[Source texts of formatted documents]
☆ ☆ ☆

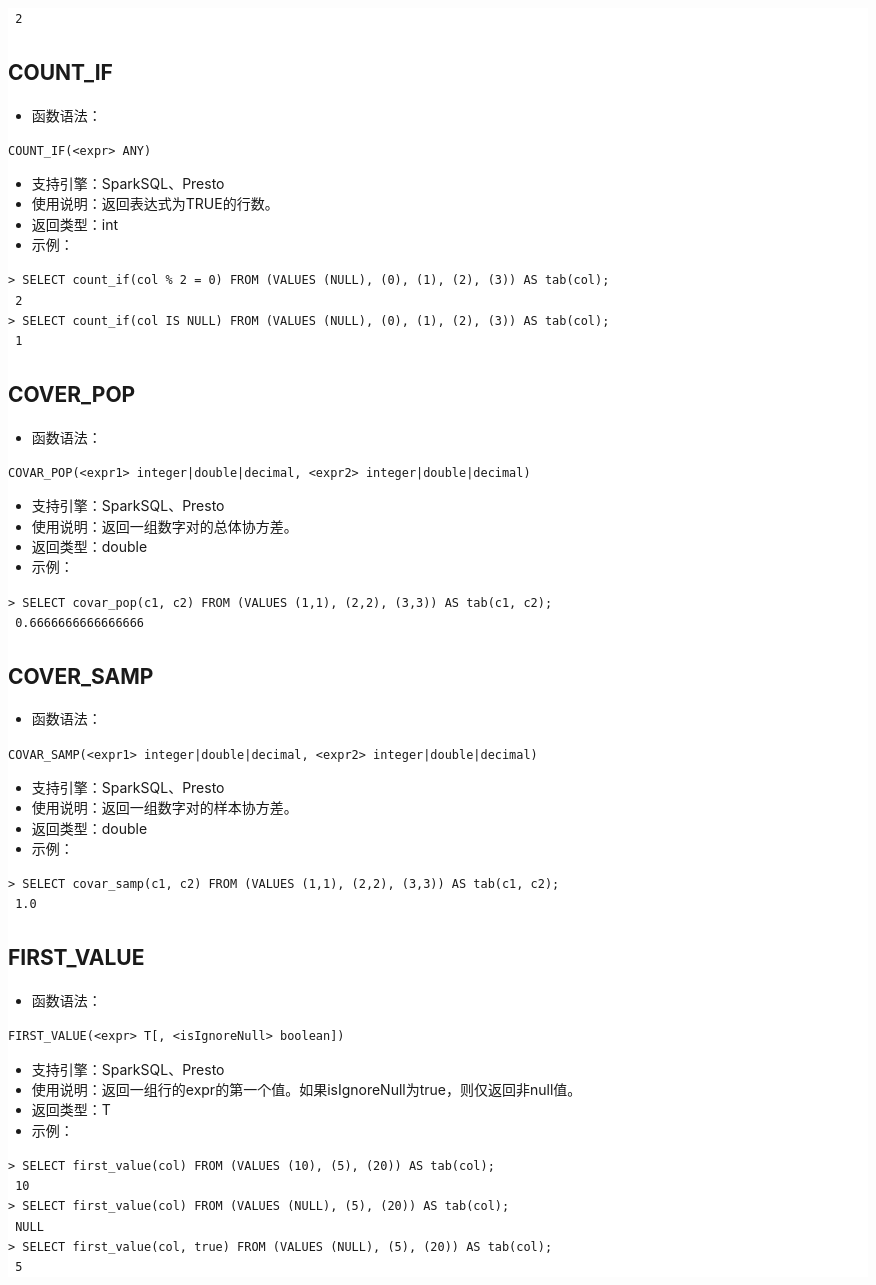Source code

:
 ```
 2
```

## COUNT_IF
- 函数语法：
```
COUNT_IF(<expr> ANY)
```
- 支持引擎：SparkSQL、Presto
- 使用说明：返回表达式为TRUE的行数。
- 返回类型：int
- 示例：
```
> SELECT count_if(col % 2 = 0) FROM (VALUES (NULL), (0), (1), (2), (3)) AS tab(col);
 2
> SELECT count_if(col IS NULL) FROM (VALUES (NULL), (0), (1), (2), (3)) AS tab(col);
 1
```

## COVER_POP
- 函数语法：
```
COVAR_POP(<expr1> integer|double|decimal, <expr2> integer|double|decimal)
```
- 支持引擎：SparkSQL、Presto
- 使用说明：返回一组数字对的总体协方差。
- 返回类型：double
- 示例：
```
> SELECT covar_pop(c1, c2) FROM (VALUES (1,1), (2,2), (3,3)) AS tab(c1, c2);
 0.6666666666666666
```

## COVER_SAMP
- 函数语法：
```
COVAR_SAMP(<expr1> integer|double|decimal, <expr2> integer|double|decimal)
```
- 支持引擎：SparkSQL、Presto
- 使用说明：返回一组数字对的样本协方差。
- 返回类型：double
- 示例：
```
> SELECT covar_samp(c1, c2) FROM (VALUES (1,1), (2,2), (3,3)) AS tab(c1, c2);
 1.0
```

## FIRST_VALUE
- 函数语法：
```
FIRST_VALUE(<expr> T[, <isIgnoreNull> boolean])
```
- 支持引擎：SparkSQL、Presto
- 使用说明：返回一组行的expr的第一个值。如果isIgnoreNull为true，则仅返回非null值。
- 返回类型：T
- 示例：
```
> SELECT first_value(col) FROM (VALUES (10), (5), (20)) AS tab(col);
 10
> SELECT first_value(col) FROM (VALUES (NULL), (5), (20)) AS tab(col);
 NULL
> SELECT first_value(col, true) FROM (VALUES (NULL), (5), (20)) AS tab(col);
 5
```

☆ ☆ ☆

Copy out each line of the data exactly as it reads; skip the pictures.

Source code

:
 ```
 2
```

## COUNT_IF
- 函数语法：
```
COUNT_IF(<expr> ANY)
```
- 支持引擎：SparkSQL、Presto
- 使用说明：返回表达式为TRUE的行数。
- 返回类型：int
- 示例：
```
> SELECT count_if(col % 2 = 0) FROM (VALUES (NULL), (0), (1), (2), (3)) AS tab(col);
 2
> SELECT count_if(col IS NULL) FROM (VALUES (NULL), (0), (1), (2), (3)) AS tab(col);
 1
```

## COVER_POP
- 函数语法：
```
COVAR_POP(<expr1> integer|double|decimal, <expr2> integer|double|decimal)
```
- 支持引擎：SparkSQL、Presto
- 使用说明：返回一组数字对的总体协方差。
- 返回类型：double
- 示例：
```
> SELECT covar_pop(c1, c2) FROM (VALUES (1,1), (2,2), (3,3)) AS tab(c1, c2);
 0.6666666666666666
```

## COVER_SAMP
- 函数语法：
```
COVAR_SAMP(<expr1> integer|double|decimal, <expr2> integer|double|decimal)
```
- 支持引擎：SparkSQL、Presto
- 使用说明：返回一组数字对的样本协方差。
- 返回类型：double
- 示例：
```
> SELECT covar_samp(c1, c2) FROM (VALUES (1,1), (2,2), (3,3)) AS tab(c1, c2);
 1.0
```

## FIRST_VALUE
- 函数语法：
```
FIRST_VALUE(<expr> T[, <isIgnoreNull> boolean])
```
- 支持引擎：SparkSQL、Presto
- 使用说明：返回一组行的expr的第一个值。如果isIgnoreNull为true，则仅返回非null值。
- 返回类型：T
- 示例：
```
> SELECT first_value(col) FROM (VALUES (10), (5), (20)) AS tab(col);
 10
> SELECT first_value(col) FROM (VALUES (NULL), (5), (20)) AS tab(col);
 NULL
> SELECT first_value(col, true) FROM (VALUES (NULL), (5), (20)) AS tab(col);
 5
```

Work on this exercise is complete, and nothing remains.